Riguardo poi, come detto, il calo nel tempo dell’immunità data dalle due dosi del vaccino, l’ex direttore dell’Ema tiene a precisare che “cala l’immunità misurabile, un allarme da approfondire, ma non è tutto. Israele ha notato una ripresa delle infezioni, ma senza conseguenze. Anche in Italia ci sono segnali simili però due dosi qui potrebbero valere di più grazie alle chiusure e alle mascherine. E poi il calo degli anticorpi non è la fine della memoria immunitaria. I dati positivi di copertura dell’Istituto superiore di sanità riguardano vaccinati da più di sei mesi, dunque la terza dose non ha senso prima di nove”. Dunque, conclude Rasi, “Non c’è nessun motivo scientificamente accettabile per non vaccinarsi. Tutte le categorie fragili, malate o allergiche possono fare i vaccini a Rna, anzi sono coloro che ne hanno più bisogno”.
Anche il presidente della Fondazione Gimbe, Nino Cartabellotta, sottolinea l’importanza dei dati raccolti da Israele, che ritiene “confortanti”. Motivo che lo convince a considerare il vaccino contro il Covid simile a quello dell’influenza: la durata è limitata nel tempo e le varianti rendono necessario fare dei vaccini diversi ogni anno”. Comunque, aggiunge Cartabellotta, ”Al momento le autorità internazionali stanno puntando a non esagerare con la somministrazione di terze dosi per fare in modo che venga aumentata la copertura vaccinale nei Paesi più poveri. Ci sono troppe discrepanze tra la copertura vaccinale dei Paesi ricchi e quella dei Paesi poveri, e questo rischia di far generare nuove varianti”.

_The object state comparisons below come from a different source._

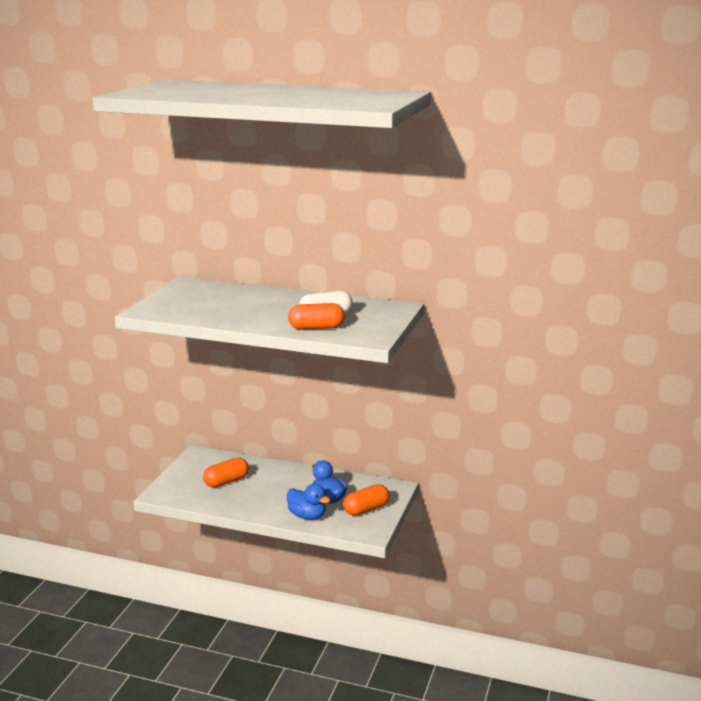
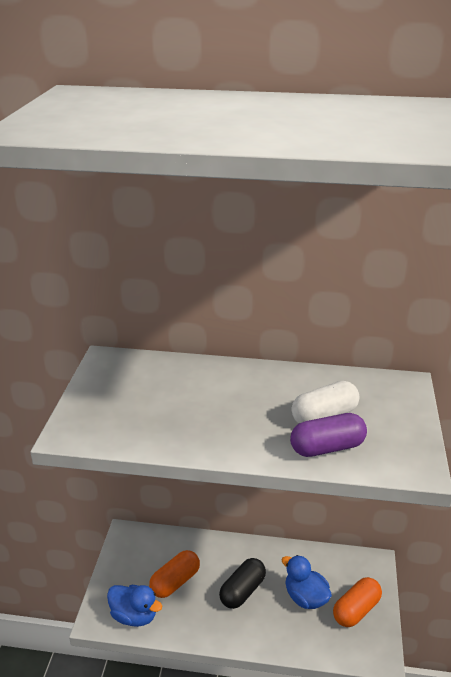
camera: 10 degrees left, 10 degrees up
(278, 491) = (242, 591): none -> black capsule
(307, 516) = (292, 634): blue duck -> blue duck (134, 616)
(316, 328) = (327, 447): orange capsule -> purple capsule

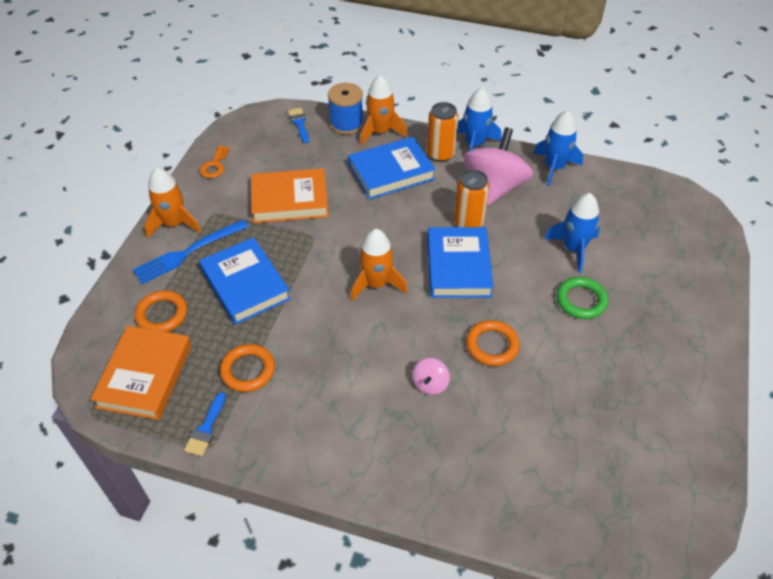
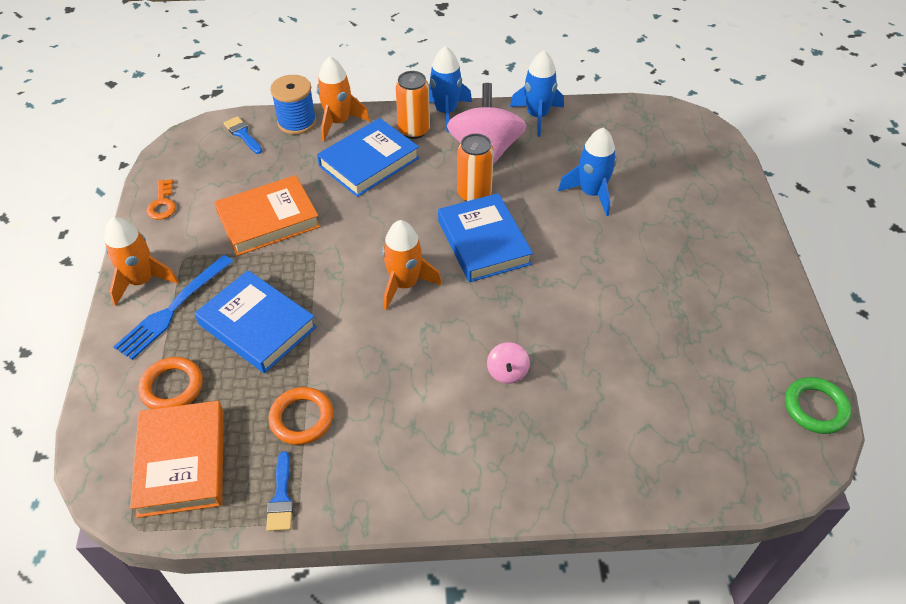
camera: 20 degrees left, 0 degrees up
(492, 345) = (553, 313): orange ring -> none
(581, 300) = (621, 243): green ring -> green ring (815, 408)

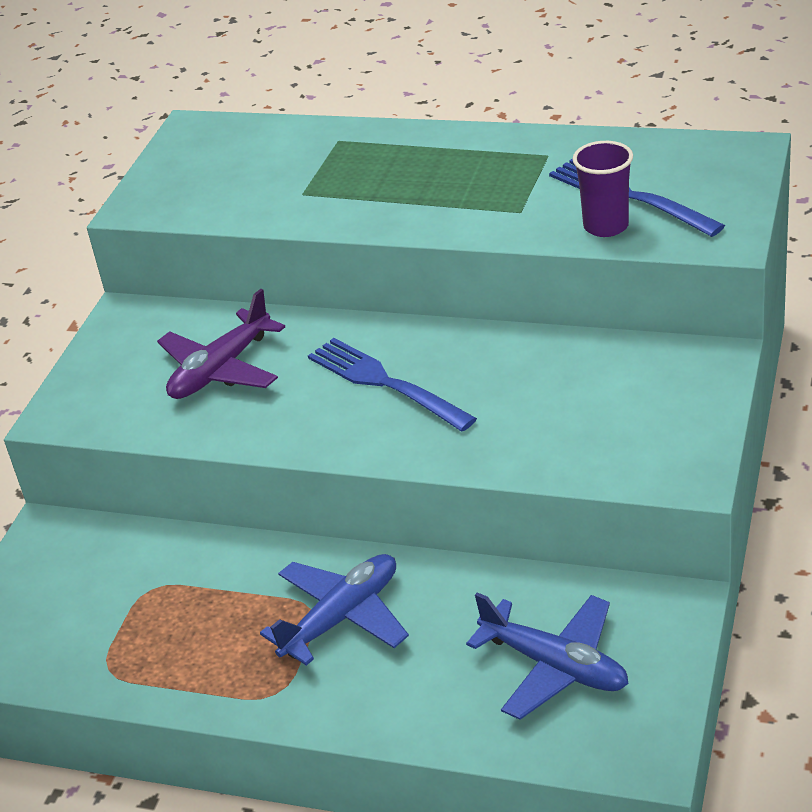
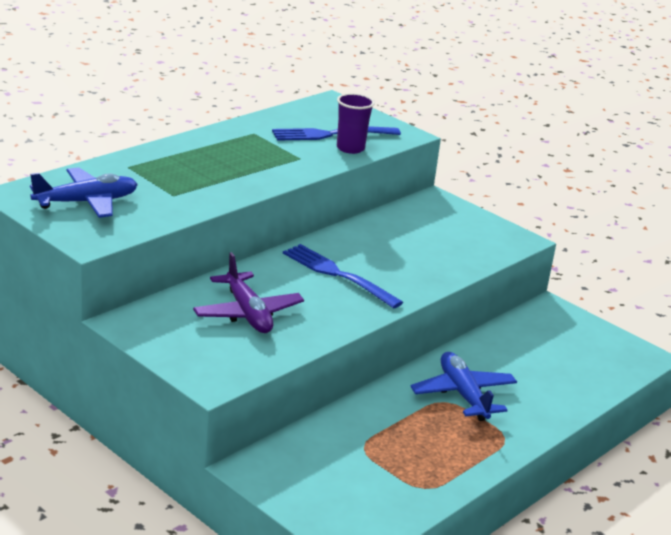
camera: 70 degrees left, 10 degrees down
(385, 383) = (337, 274): blue fork -> blue fork turned 60 degrees clockwise
(554, 666) = (563, 352): blue plane -> blue plane (86, 202)

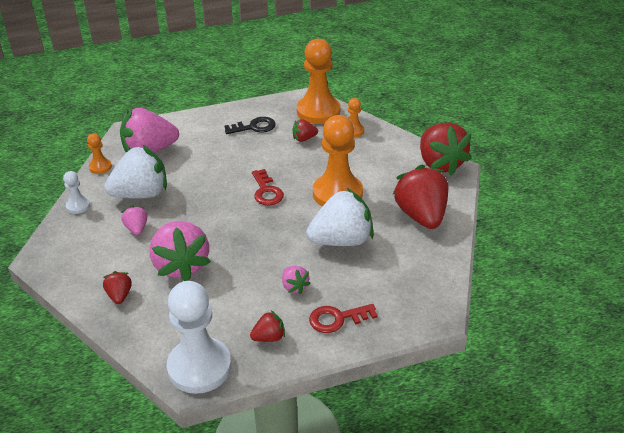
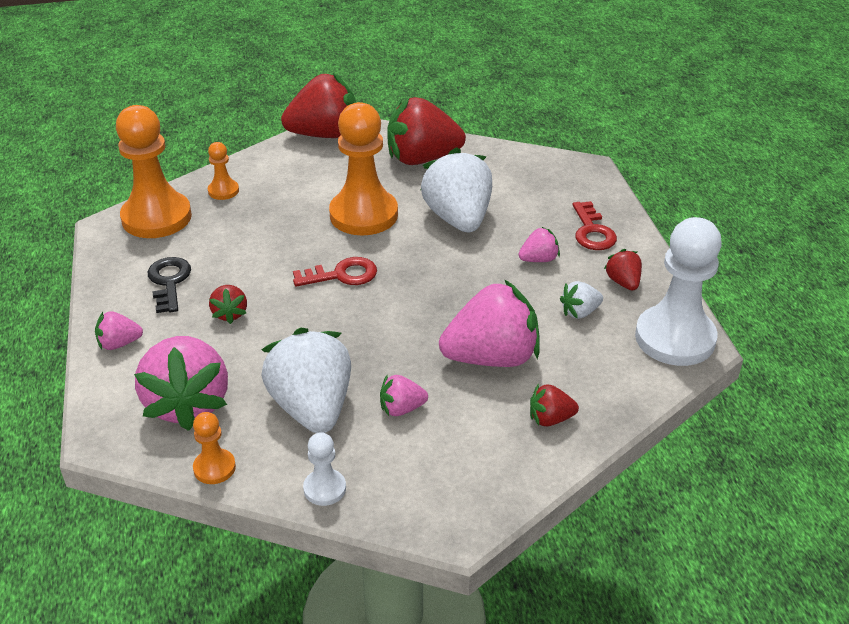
camera: 85 degrees left, 0 degrees up
(199, 121) = (119, 344): none -> pink strawberry
(230, 310) = (580, 312): none -> white strawberry
(304, 139) = (224, 235): red strawberry -> red strawberry (230, 314)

Dello stesso avviso anche il direttore dell’Inmi Spallanzani di Roma (dove proprio in questi giorni stanno sperimentando una terapia con gli agenti monoclonali), Francesco Vaia, che commenta: “I dati di Israele sulla dose aggiuntiva di vaccino anti-Covid sono confortanti, sarebbe in effetti una dose addizionale che potenzia la nostra capacità immunogenica, ovvero di produrre anticorpi. E’ evidente che l’atto che ha fatto il Governo, che condividiamo, è estremamente prudenziale. La storia del Covid ha dimostrato che le popolazioni più fragili sono state attaccate in modo drammatico dal virus. Quindi è giusto e opportuno, in modo prudenziale, difenderli con una dose addizionale di vaccino”.